Assuming you know the URLs for each of the datasets a similar question can be found here:
Download a file from HTTPS using download.file()
For this it becomes:
library(RCurl)
URL <- "http://www.statcan.gc.ca/cgi-bin/sum-som/fl/cstsaveascsv.cgi?filename=labr71a-eng.htm&lan=eng"
x <- getURL(URL)
URLout <- read.csv(textConnection(x),row.names=NULL)
I obtained the URL by right-clicking the access button and copying the address.
I had to declare row.names=NULL
as the number of columns in the first row is not equal to the number of columns elsewhere, thus read.csv
assumes row names as described here. I'm not sure if the URL to these datasets would change when they are updated, but this isn't a really convenient way to get this data. The JSON doesn't seem to be much better for intuitively being able to change datasets.
At least this way you could create a list of URLs and perform the following:
URL <- list(getURL("http://www.statcan.gc.ca/cgi-bin/sum-som/fl/cstsaveascsv.cgi?filename=labr71a-eng.htm&lan=eng"),
getURL("http://www.statcan.gc.ca/cgi-bin/sum-som/fl/cstsaveascsv.cgi?filename=labr72-eng.htm&lan=eng"))
URLout <- lapply(URL,function(x) read.csv(textConnection(x),row.names=NULL,skip=2))
Again I don't like having to declare row.names=NULL
and when I look at the file I'm not seeing the discrepant number of columns, however this will at least get the file into the R environment for you. It may take some more work to perform the operation over multiple URLs.

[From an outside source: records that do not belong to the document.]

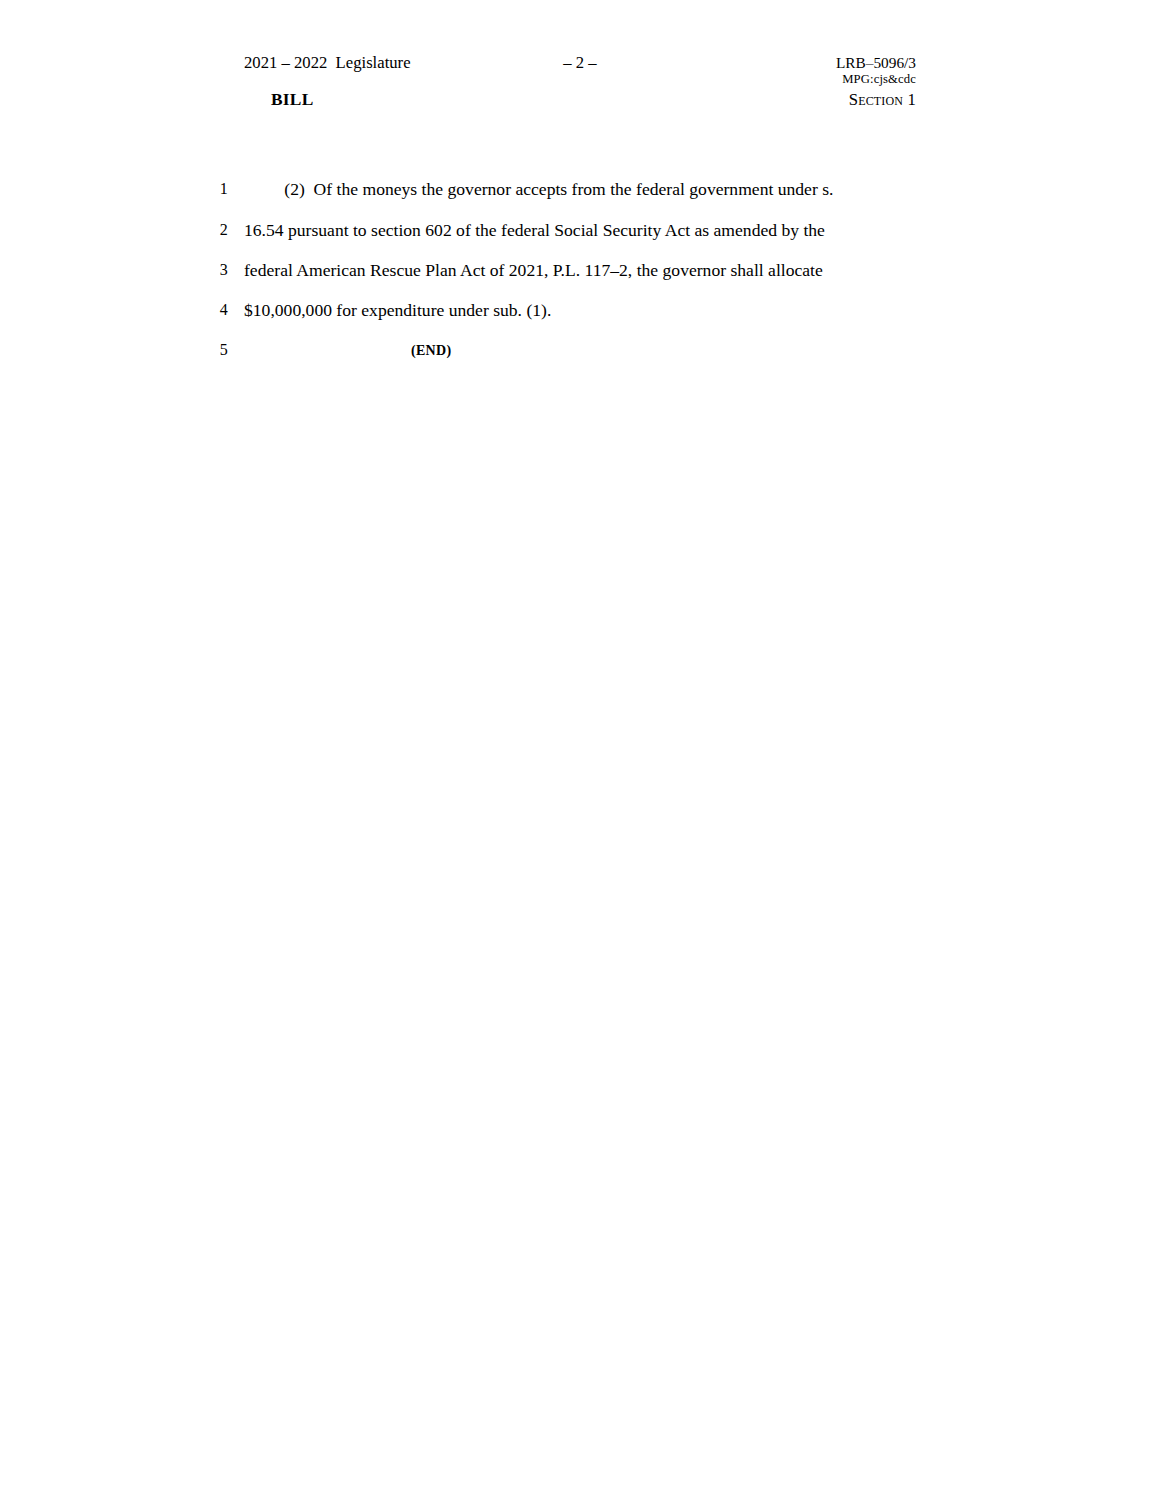2021 – 2022 Legislature
– 2 –
LRB–5096/3
MPG:cjs&cdc
BILL
Section 1
(2) Of the moneys the governor accepts from the federal government under s.
16.54 pursuant to section 602 of the federal Social Security Act as amended by the
federal American Rescue Plan Act of 2021, P.L. 117–2, the governor shall allocate
$10,000,000 for expenditure under sub. (1).
(END)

In a further effort to obtain useful colnames
:
URL <- "http://www.statcan.gc.ca/cgi-bin/sum-som/fl/cstsaveascsv.cgi?filename=labr71a-eng.htm&lan=eng"
x <- getURL(URL)
URLout <- read.csv(textConnection(x),row.names=NULL, skip=2)
The arguement skip = 2
will skip the first 2 rows when reading in the CSV, and will yield some header names. Because the headers are numbers an X will be placed in front. Row 2 in this case will have the value "number" in the second column. Unfortunately it appears this data was intended for use within excel, which is really sad.